I'd like to know what's the derivative of $f(x,y)=\cos{\sqrt{x^2+y^2}}$ at $(0, 0)$.
WolframAlpha says it is indeterminate.
However, if we apply the definition, we can actually evaluate it to zero:
$$ f_x(0,0) = \lim_{h\to 0} \dfrac{f(h,0) - f(0,0)}{h} = \lim_{h\to0} \dfrac{\cos{|h|}-1}{h} = \lim_{h\to0} \dfrac{\cos{h}-1}{h} = 0 \\ f_y(0,0) = \lim_{k\to 0} \dfrac{f(0,k) - f(0,0)}{k} = \lim_{k\to0} \dfrac{\cos{|k|}-1}{k} = \lim_{k\to0} \dfrac{\cos{k}-1}{k} = 0 $$
Aside question: if Wolfram is wrong, how often it happens in your experience?

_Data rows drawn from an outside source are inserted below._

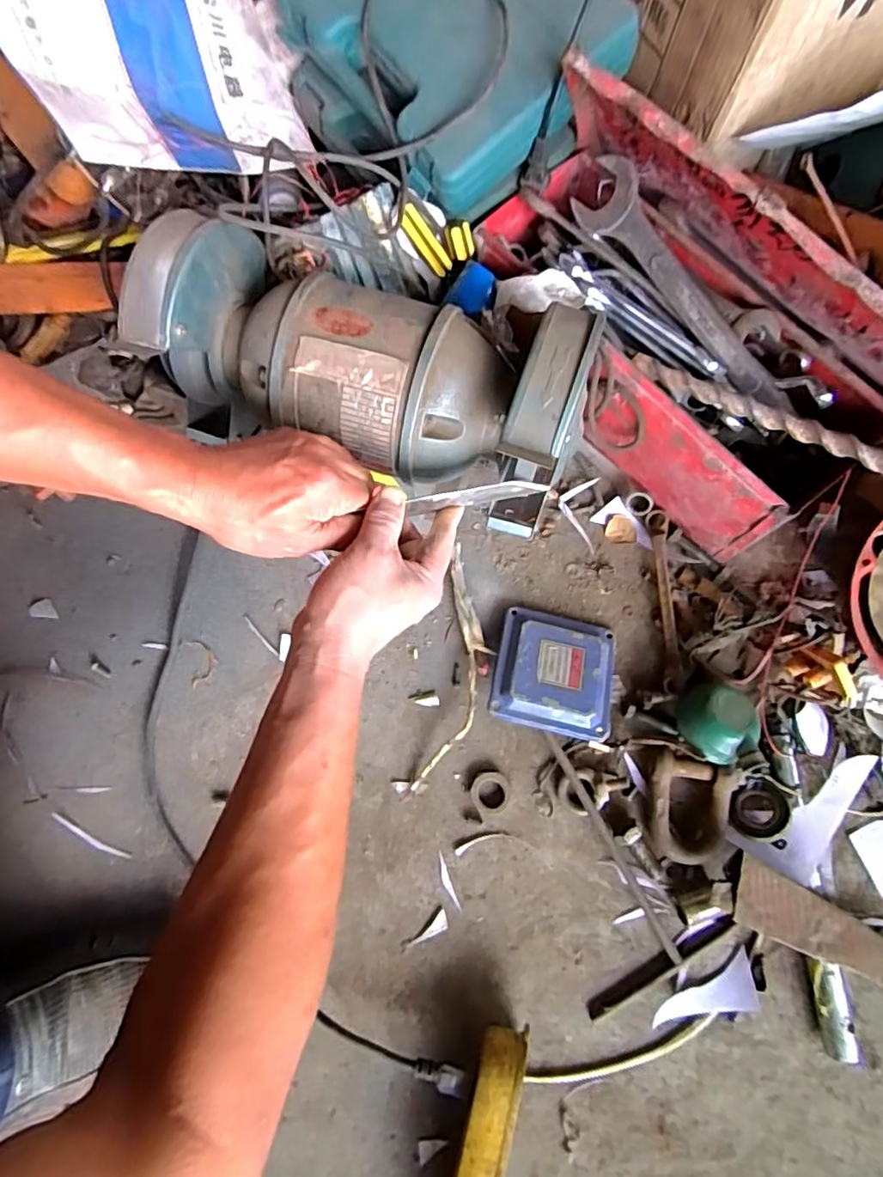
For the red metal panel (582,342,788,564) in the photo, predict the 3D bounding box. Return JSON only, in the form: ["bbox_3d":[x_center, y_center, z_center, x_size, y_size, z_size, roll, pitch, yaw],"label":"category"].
[{"bbox_3d":[0.210,-0.117,0.536,0.028,0.114,0.203,-44,79,-11],"label":"red metal panel"}]

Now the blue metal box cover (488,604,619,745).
[{"bbox_3d":[0.106,0.078,0.537,0.111,0.034,0.110,12,75,3],"label":"blue metal box cover"}]

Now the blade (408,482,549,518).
[{"bbox_3d":[0.029,-0.068,0.432,0.113,0.025,0.008,-11,78,-20],"label":"blade"}]

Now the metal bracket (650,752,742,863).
[{"bbox_3d":[0.214,0.192,0.506,0.068,0.020,0.088,15,89,8],"label":"metal bracket"}]

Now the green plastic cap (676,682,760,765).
[{"bbox_3d":[0.237,0.115,0.501,0.059,0.041,0.064,0,74,0],"label":"green plastic cap"}]

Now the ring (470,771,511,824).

Does it ever happen?
Interestingly, this function is not only differentiable at $(0,0)$ (with the official definition), but in fact $C^1$. If one makes the standard mistake (which I've seen instructors make in teaching single-variable calculus) of blithely saying $f'(0)=\lim_{x\to 0} f'(x)$, it does work out nicely here. Note that \begin{align*} \lim_{(x,y)\to (0,0)} \frac{\partial f}{\partial x}(x,y) &= \lim_{(x,y)\to (0,0)} \left(\frac x{\sqrt{x^2+y^2}}\right)\left(-\sin\sqrt{x^2+y^2}\right) \\ &= \lim_{(x,y)\to (0,0)} -x\left(\frac{\sin\sqrt{x^2+y^2}}{\sqrt{x^2+y^2}}\right) = 0\cdot 1 = 0. \end{align*} Nothing whatsoever indeterminate. I think @Dunkelheit's comment is on point. Since I do not use Wolfram ordinarily to answer such questions, I had not previously bumped into this phenomenon.